= Domnus of Pannonia =

Domnus (or Domnio) was the metropolitan bishop of Sirmium early in the fourth century. He probably succeeded Irenaeus, the first known bishop of Sirmium, who was martyred in 304. He was deposed after 325 and before 337. By 343 he was dead.

Domnus was one of just five bishops from the Latin-speaking western half of the Roman Empire known to have attended the First Council of Nicaea in 325. He is mentioned in the lists of signatories to the canons and the Nicene Creed as Domnus Pannoniae (Domnus of Pannonia), Domnus Pannoniensis (the Pannonian) or Domnus metropolitanus (the metropolitan), without mention of a see. Similarly, when Domnus' successor at Sirmium, Eutherius, attended the Council of Serdica in 343, the lists named him only as a Pannoniis (from Pannonia). Since Sirmium was the capital of the province of Pannonia Secunda at the time and the largest and richest city in all of Pannonia, it is likely that it was the metropolis of the church there and it was understood that the Domnus and Eutherius represented their entire province.

Towards the end of the reign of Constantine I around the time of the First Council of Tyre in 335, Domnus was the victim of the anti-Nicene reaction that took hold in Pannonia.

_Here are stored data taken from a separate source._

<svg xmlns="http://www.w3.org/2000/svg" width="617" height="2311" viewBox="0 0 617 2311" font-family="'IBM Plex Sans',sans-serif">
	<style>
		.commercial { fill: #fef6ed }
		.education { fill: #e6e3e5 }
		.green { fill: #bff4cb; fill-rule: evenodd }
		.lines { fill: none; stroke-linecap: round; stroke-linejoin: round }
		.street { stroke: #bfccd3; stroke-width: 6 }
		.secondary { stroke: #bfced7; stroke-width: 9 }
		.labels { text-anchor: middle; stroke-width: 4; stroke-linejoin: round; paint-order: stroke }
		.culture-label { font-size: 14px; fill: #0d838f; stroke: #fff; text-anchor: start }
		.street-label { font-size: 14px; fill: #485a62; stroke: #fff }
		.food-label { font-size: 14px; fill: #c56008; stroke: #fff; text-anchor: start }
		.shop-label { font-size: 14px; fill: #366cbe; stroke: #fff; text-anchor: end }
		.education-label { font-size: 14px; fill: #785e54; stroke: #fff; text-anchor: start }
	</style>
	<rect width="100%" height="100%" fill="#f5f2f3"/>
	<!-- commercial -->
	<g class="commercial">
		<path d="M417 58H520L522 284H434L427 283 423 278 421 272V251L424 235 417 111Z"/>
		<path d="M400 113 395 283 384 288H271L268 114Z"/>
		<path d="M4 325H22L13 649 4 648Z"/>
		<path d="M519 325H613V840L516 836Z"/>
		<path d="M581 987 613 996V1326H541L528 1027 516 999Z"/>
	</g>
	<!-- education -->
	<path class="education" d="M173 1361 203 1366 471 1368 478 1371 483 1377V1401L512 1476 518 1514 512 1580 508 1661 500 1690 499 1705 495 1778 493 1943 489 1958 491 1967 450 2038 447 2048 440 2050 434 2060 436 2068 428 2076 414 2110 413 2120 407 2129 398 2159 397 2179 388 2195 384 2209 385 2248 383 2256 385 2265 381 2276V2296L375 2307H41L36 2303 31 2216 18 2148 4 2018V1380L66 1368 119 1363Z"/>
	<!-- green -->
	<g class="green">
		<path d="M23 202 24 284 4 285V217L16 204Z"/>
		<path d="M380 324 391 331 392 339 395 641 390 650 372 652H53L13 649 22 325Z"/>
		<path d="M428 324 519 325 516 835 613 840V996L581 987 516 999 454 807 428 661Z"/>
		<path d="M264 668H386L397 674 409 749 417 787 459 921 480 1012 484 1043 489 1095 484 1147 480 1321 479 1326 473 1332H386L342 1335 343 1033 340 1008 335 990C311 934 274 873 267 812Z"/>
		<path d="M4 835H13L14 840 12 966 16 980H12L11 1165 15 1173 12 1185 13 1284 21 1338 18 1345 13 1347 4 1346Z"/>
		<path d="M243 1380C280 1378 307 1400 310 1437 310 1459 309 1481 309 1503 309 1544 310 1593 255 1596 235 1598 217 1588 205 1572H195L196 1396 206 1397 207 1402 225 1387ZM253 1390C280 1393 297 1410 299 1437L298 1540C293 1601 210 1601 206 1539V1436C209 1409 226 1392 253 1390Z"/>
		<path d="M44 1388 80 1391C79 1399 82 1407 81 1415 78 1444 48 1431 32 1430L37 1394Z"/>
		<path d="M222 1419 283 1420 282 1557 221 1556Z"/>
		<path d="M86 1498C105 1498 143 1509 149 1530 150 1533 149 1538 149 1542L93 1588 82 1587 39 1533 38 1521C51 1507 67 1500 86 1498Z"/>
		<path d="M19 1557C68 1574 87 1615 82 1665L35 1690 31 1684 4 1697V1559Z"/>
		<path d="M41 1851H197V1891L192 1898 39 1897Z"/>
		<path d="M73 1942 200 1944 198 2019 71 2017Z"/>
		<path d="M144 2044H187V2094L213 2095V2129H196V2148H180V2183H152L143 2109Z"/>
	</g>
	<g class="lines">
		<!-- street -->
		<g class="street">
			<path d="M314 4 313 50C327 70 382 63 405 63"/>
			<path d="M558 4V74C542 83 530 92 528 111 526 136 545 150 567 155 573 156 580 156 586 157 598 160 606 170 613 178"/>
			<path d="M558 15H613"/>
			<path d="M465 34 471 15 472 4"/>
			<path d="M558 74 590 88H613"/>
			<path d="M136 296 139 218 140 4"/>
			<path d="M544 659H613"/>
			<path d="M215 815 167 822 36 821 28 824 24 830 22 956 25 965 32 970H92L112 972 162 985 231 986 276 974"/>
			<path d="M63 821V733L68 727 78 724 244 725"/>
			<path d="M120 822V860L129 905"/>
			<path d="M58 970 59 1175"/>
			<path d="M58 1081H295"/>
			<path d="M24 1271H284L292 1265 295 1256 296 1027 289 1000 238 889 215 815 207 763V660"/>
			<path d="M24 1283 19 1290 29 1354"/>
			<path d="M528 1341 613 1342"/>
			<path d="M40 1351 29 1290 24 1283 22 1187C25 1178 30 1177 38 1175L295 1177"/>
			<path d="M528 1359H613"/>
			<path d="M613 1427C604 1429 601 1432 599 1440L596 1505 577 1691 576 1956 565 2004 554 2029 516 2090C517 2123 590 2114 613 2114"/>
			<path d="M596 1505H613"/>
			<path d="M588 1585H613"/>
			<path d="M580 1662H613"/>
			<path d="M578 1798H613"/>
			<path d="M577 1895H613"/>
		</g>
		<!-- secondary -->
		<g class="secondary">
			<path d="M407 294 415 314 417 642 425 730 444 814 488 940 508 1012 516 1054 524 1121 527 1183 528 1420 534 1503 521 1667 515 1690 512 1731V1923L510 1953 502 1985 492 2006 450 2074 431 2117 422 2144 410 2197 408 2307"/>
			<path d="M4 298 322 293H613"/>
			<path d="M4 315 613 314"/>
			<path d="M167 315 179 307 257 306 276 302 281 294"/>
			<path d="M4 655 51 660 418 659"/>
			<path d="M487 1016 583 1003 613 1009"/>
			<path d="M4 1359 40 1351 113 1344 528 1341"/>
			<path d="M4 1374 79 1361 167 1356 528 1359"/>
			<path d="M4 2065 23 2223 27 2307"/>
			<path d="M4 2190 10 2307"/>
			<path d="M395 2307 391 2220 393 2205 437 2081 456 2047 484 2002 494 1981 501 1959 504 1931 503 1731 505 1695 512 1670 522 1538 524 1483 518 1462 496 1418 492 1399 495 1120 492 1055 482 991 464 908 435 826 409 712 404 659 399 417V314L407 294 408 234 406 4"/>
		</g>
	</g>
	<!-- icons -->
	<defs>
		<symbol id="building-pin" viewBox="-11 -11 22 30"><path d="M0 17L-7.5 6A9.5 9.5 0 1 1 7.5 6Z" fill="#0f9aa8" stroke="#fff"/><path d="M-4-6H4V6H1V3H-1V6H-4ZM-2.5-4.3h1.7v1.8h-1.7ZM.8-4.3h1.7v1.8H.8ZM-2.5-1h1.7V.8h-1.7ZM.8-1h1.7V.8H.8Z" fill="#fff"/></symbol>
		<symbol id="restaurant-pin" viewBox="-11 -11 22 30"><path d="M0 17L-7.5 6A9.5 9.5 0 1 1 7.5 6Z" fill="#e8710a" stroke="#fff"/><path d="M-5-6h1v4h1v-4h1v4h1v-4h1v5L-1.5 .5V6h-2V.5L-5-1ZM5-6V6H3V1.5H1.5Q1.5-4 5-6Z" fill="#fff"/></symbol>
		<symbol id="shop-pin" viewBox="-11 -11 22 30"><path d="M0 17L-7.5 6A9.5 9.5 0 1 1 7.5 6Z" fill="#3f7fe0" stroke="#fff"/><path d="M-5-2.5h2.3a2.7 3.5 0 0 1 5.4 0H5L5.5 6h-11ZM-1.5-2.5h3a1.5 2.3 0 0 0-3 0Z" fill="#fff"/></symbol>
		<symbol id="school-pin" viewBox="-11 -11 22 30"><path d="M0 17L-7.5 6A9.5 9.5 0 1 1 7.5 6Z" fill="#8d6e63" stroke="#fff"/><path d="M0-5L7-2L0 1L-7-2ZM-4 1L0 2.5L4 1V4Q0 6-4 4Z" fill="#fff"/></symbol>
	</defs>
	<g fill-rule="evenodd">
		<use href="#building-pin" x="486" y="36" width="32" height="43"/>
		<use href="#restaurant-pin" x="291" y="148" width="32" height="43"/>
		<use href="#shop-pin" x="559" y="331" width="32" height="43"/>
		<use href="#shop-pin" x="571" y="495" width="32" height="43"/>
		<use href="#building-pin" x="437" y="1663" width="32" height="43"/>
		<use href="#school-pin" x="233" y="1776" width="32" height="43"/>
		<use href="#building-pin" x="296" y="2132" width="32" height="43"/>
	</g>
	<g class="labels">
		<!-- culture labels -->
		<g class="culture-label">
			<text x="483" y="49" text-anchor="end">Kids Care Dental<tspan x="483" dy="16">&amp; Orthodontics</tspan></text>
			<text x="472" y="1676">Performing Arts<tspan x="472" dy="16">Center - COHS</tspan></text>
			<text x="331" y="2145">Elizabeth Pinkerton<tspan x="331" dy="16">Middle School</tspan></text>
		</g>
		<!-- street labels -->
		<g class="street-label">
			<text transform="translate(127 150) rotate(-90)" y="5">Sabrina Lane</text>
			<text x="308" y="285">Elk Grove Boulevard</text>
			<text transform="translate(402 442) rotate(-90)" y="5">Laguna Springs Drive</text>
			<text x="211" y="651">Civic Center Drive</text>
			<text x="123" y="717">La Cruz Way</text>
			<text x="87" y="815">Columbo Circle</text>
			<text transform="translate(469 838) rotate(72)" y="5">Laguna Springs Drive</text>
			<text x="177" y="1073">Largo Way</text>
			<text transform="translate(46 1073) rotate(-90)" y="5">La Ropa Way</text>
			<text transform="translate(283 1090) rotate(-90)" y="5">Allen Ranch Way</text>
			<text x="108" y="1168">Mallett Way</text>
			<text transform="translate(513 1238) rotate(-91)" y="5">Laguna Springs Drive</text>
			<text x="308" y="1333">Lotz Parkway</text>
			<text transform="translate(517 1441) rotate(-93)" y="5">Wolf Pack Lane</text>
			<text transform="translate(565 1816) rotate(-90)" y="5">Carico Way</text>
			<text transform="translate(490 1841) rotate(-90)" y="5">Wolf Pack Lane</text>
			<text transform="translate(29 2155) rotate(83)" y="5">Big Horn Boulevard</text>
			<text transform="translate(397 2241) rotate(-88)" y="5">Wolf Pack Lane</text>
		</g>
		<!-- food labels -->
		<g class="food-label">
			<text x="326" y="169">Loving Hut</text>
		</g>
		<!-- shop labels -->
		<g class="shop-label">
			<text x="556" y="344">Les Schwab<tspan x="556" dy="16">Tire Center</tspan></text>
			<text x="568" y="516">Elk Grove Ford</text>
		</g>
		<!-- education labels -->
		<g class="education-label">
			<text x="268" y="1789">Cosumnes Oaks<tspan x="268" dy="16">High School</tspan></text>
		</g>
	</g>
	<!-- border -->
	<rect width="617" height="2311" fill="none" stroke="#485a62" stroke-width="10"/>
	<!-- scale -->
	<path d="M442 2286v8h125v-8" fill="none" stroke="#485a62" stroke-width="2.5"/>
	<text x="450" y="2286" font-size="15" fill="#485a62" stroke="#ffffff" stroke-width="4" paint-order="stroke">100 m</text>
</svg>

According to Athanasius of Alexandria's History of the Arians, Domnus was deposed, forced into exile and replaced because he "hated the [Arian] heresy". It is only Athanasius' contemporary reference to Domnus Sirmii that allows the bishop of Sirmium and the Nicene bishop to be connected. It is possible, however, reconstruct a nearly complete list of Catholic and Arian bishops of Sirmium for the fourth century.

Older works sometimes refer to Domnus of Pannonia as "Domnus of Stridon" (Domnus Stridonensis). This is an error. The village of Stridon, birthplace of Saint Jerome, did not have bishops. Rather, in some lists of Nicene signatories the name preceding that of Domnus, Budius Stobiensis (bishop of Stobi), has been corrupted to Stribon(ensis) and then mistakenly applied to Domnus, being hypercorrected in the process to Stridon(ensis). This error appears in the Illyricum sacrum (1751) and in Giovanni Domenico Mansi's Sacrorum Conciliorum nova et amplissima collectio (1758–98).